After reading through this (and related) threads, my personal opinions are:

1. __serialize should return a Lua function (with no upvalues) or code string to recreate the object. That could include eg loops and control flow to deal with recursion. (If you want to unserialize untrusted data, you have a different problem that probably is best handled by an application-specific system.) You're free to dump() the resulting function to a file and load() it later.

2. A __serialize method shouldn't necessarily be a "standard" metamethod (with a particular signature and operation described in the Lua manual), but if someone decides to implement it in their objects, it'd be helpful if it followed a simple interface (such as described above).

3. A __tojson method might be nice too, and serializers could certainly use it.

4. My phone keyboard needs to smarten up.

Notice I'm not using the P-word here :) just throwing ideas at the wall to see what sticks.

Serialization is a hornets nest.
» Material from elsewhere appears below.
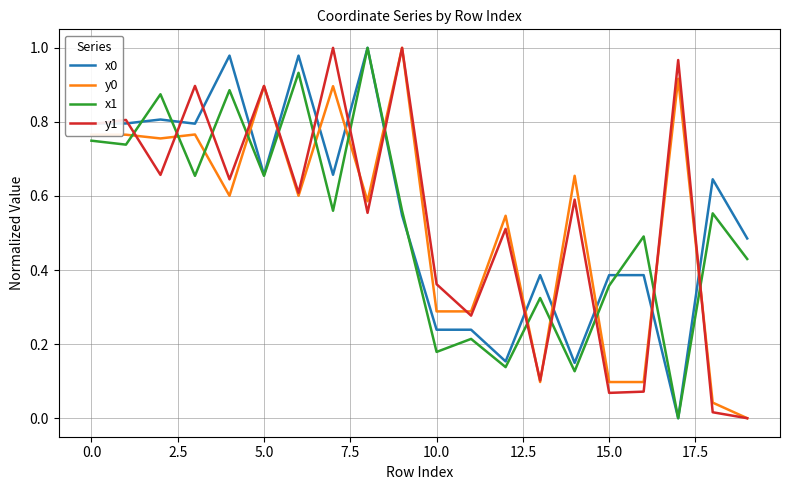

True or false: y1 and x1 cross at least once.

True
I’ve watched literally dozens of well-intentioned attempts and they all ended in major grief (see Jave for a classic example of the mess). There are numerous problems all of which appear deceptively simple to solve:

— How to identify the de-serializer for each type (and avoid collisions)?
— What happens if a de-serializer is missing?
— How to handle different versions (that is, as the formats and pack/unpack code evolves over time)?
— How to handle (and *who* handles) recursive structures and containers?
— If you serialize as binary, how to handle different representations on different platforms
— If you serialize as text, how to handle encoding, particularly for edge cases (e.g. NaN, non-exact floating point as decimal etc etc)

.. and there are many others. Several of our major projects *do* share a common serialization format, but it’s strictly Lua-to-Lua so we can make some assumptions because we carefully restricted the usage domain.

An __serialize standard isn’t going to help unless it can be plugged into a framework that has answered the above issues imho.